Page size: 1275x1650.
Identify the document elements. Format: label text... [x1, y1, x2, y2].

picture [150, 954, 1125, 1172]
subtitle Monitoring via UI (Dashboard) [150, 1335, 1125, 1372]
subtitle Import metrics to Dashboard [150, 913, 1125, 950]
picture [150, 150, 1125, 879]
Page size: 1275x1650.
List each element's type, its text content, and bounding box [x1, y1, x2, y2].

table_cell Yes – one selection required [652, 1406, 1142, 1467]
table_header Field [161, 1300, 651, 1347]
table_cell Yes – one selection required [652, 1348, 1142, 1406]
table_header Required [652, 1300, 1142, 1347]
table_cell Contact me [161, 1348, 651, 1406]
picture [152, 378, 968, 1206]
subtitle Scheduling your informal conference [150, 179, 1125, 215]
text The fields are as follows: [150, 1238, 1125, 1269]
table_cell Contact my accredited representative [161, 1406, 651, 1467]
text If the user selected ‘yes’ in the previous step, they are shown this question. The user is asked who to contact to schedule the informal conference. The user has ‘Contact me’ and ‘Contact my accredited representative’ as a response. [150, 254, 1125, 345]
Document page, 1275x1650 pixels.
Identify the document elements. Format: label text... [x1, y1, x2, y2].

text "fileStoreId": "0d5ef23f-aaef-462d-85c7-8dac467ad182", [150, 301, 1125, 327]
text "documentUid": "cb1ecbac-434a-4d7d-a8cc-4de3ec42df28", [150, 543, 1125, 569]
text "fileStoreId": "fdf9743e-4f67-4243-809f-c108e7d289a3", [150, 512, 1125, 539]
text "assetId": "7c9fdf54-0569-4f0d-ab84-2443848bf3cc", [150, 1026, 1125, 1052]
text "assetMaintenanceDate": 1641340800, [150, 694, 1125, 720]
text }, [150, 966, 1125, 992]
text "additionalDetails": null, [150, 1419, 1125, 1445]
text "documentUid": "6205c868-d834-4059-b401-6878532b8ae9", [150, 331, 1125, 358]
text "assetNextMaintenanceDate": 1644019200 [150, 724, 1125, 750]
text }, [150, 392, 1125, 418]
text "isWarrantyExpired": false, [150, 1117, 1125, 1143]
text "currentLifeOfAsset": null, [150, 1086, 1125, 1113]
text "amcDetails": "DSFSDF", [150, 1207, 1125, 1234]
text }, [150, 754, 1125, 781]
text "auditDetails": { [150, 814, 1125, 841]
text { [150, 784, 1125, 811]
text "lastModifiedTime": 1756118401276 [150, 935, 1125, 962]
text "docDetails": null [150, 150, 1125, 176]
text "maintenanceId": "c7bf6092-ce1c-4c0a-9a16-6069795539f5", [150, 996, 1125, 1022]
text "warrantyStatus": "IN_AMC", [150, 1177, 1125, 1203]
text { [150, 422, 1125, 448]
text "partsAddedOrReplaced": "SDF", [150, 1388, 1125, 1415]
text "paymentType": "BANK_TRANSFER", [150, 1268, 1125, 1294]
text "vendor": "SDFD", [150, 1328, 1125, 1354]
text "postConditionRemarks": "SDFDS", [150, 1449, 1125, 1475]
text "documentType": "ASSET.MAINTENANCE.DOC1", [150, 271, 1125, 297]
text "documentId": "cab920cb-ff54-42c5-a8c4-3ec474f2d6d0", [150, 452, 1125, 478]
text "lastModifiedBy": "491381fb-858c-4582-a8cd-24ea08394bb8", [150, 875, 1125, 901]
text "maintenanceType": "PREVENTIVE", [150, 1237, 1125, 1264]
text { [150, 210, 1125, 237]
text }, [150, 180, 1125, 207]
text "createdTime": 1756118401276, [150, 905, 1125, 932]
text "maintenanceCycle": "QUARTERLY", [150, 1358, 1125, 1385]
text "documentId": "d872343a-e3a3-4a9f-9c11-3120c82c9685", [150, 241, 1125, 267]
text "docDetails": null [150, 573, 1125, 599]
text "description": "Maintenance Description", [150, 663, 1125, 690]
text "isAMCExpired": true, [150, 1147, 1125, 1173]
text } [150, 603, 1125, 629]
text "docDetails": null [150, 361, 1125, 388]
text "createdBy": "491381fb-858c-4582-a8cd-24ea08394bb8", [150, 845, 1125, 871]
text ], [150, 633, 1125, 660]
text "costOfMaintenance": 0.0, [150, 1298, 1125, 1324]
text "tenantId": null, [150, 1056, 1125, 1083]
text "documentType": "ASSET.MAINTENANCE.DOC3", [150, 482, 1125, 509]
_ _ _ _ _
Pick out every line of the listing containing the word "representative", and show those lines.

table_cell Contact my accredited representative [161, 1406, 651, 1467]
text If the user selected ‘yes’ in the previous step, they are shown this question. The user is asked who to contact to schedule the informal conference. The user has ‘Contact me’ and ‘Contact my accredited representative’ as a response. [150, 254, 1125, 345]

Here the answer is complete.